KOTA MALANG – Rencana pengajuan Pembatasan Sosial Berskala Besar (PSBB) di tiga daerah di Malang Raya untuk mencegah penyebaran virus corona (Covid-19), ternyata masih belum ada kejelasan.
Wakil Gubernur (Wagub) Jawa Timur, Emil Elestianto Dardak mengatakan, pihak Pemprov Jawa Timur sejauh ini belum menerima surat dari tiga kepala daerah di Malang Raya, yakni Kabupaten dan Kota Malang serta Kota Batu.
“Ibu gubernur terus berkoordinasi dengan kepala daerah Malang Raya. Suratnya sampai kemarin. Kata Pak Sekda belum ada surat yang masuk,” ujar Emil Dardak saat mengunjungi Bakorwil III Malang, Sabtu (2/5/2020).
Terkait upaya Pemprov Jatim untuk mendorong surat itu segera terkirim, pria berusia 35 tahun ini pengajuan PSBB didasari sejumlah kajian, salah satunya kajian epidemiologi.
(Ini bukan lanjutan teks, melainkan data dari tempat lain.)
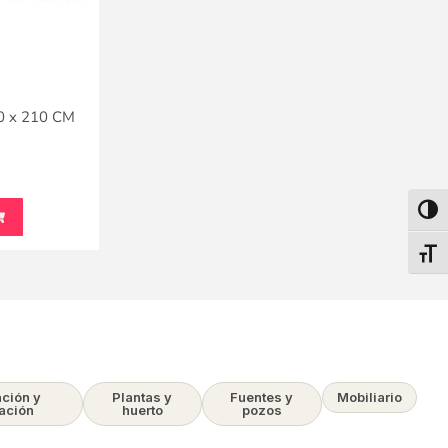
 x 210 CM
Alter
Alter
ación y
Plantas y
Fuentes y
Mobiliario
ación
huerto
pozos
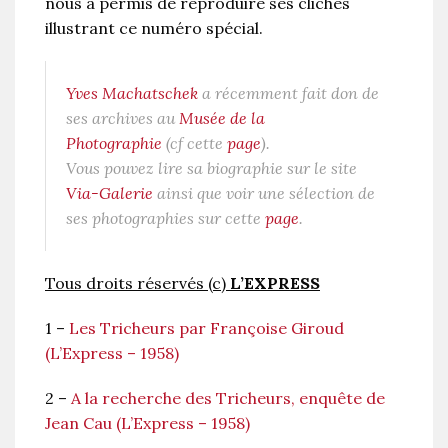
nous a permis de reproduire ses clichés
illustrant ce numéro spécial.
Yves Machatschek
a récemment fait don de
ses archives au
Musée de la
Photographie
(cf cette
page
).
Vous pouvez lire sa biographie sur le site
Via-Galerie
ainsi que voir une sélection de
ses photographies sur cette
page
.
Tous droits réservés (c)
L’EXPRESS
1 –
Les Tricheurs par Françoise Giroud
(L’Express – 1958)
2 –
A la recherche des Tricheurs, enquête de
Jean Cau (L’Express – 1958)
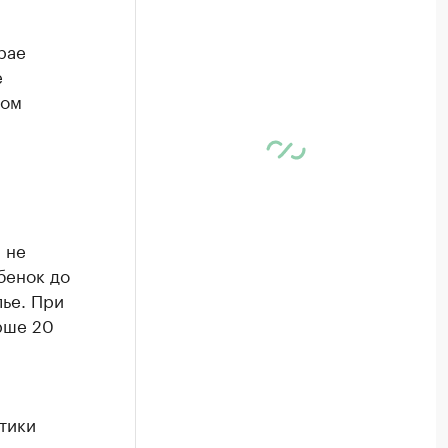
рае
е
ном
 не
бенок до
лье. При
рше 20
итики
“Kita biasanya memang merujuk kajian epidemiologis, yang dilakukan sektor medis tenaga kesehatan. Nah yang di Surabaya itu versi satuan rumah sakit juga menyampaikan aspirasinya. Kita senantiasa memantau juga yang terjadi,” tuturnya.
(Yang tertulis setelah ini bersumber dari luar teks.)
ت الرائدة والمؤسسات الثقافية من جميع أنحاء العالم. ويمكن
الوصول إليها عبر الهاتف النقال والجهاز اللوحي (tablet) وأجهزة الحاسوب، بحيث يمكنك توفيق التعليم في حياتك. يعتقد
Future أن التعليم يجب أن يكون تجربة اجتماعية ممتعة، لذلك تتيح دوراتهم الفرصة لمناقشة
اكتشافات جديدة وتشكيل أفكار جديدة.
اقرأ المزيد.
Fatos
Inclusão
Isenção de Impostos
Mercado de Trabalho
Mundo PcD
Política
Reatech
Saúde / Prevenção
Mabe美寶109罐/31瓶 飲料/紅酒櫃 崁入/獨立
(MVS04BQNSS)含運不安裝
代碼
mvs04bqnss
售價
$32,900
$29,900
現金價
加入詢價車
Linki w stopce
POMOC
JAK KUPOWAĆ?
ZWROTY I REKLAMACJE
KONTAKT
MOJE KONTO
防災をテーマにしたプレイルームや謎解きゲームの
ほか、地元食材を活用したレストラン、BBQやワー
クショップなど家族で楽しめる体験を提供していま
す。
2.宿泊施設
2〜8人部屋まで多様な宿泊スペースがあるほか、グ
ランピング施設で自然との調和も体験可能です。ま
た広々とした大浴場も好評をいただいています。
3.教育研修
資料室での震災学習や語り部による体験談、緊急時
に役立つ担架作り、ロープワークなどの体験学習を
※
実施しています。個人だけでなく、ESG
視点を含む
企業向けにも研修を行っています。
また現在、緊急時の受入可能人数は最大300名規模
Sebagai informasi sebelumnya pada Selasa malam 28 April 2020, tiga kepala daerah di Malang Raya bersama Pemprov Jatim yang diwakili Kepala Dinas Komunikasi dan Informatika (Kadiskominfo) Benny Sampirwanto dan Kepala Bakorwil III Jawa Timur Syaichul Ghulam telah menggelar rapat koordinasi terkait penyamaan persepsi PSBB di Malang Raya.